Unless otherwise stated, all examples have unix-like quotation rules. These examples will need to be adapted to your terminal’s quoting rules. See Using quotation marks with strings in the AWS CLI User Guide .
Example 1: To update the description of a secret
The following
update-secret
example updates the description of a secret.aws secretsmanager update-secret \ --secret-id MyTestSecret \ --description "This is a new description for the secret."Output:
{ "ARN": "arn:aws:secretsmanager:us-west-2:123456789012:secret:MyTestSecret-a1b2c3", "Name": "MyTestSecret" }For more information, see Modify a secret in the Secrets Manager User Guide.

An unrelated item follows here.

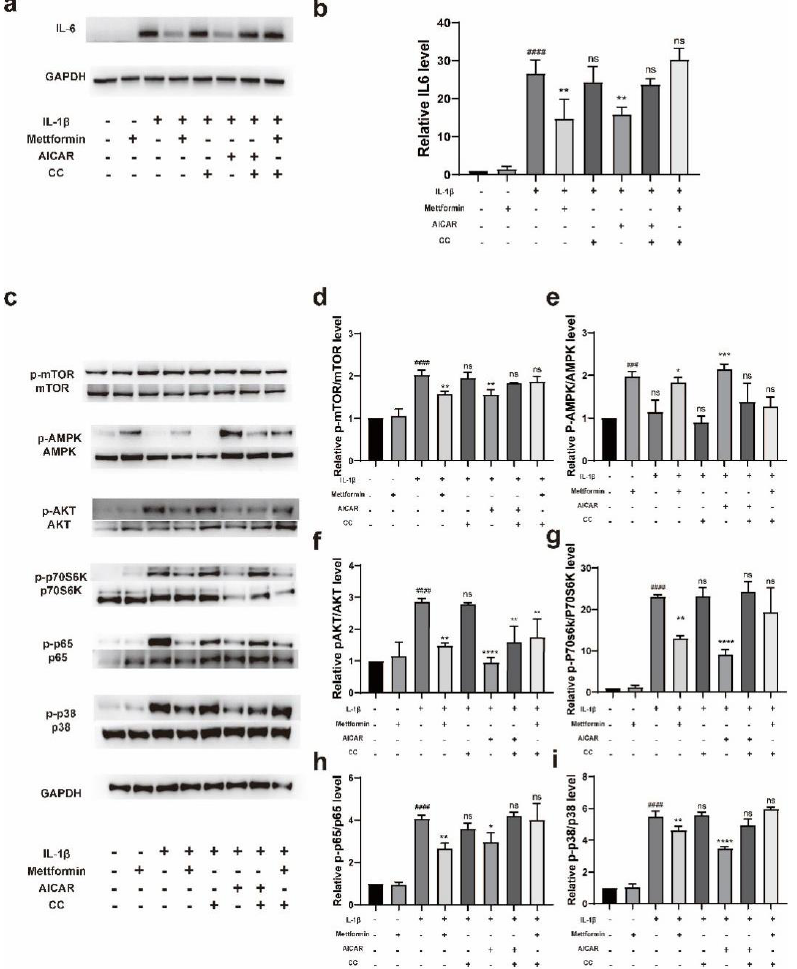
Figure 7. Metformin suppresses inflammation via the AMPK/mTOR signaling pathway. ( a ) TAO- OFs were pretreated with metformin for 24 h and then stimulated with 1 ng/mL of IL- 1β for 24 h. The expression levels of inflammation-associated proteins were determined by Western blotting.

Example 2: To update the encryption key associated with a secret
The following
update-secret
example updates the KMS key used to encrypt the secret value. The KMS key must be in the same region as the secret.aws secretsmanager update-secret \ --secret-id MyTestSecret \ --kms-key-id arn:aws:kms:us-west-2:123456789012:key/EXAMPLE1-90ab-cdef-fedc-ba987EXAMPLEOutput:
{ "ARN": "arn:aws:secretsmanager:us-west-2:123456789012:secret:MyTestSecret-a1b2c3", "Name": "MyTestSecret" }For more information, see Modify a secret in the Secrets Manager User Guide.
Output¶
ARN -> (string)
The ARN of the secret that was updated.
Name -> (string)
The name of the secret that was updated.
VersionId -> (string)
If Secrets Manager created a new version of the secret during this operation, then
VersionId
contains the unique identifier of the new version.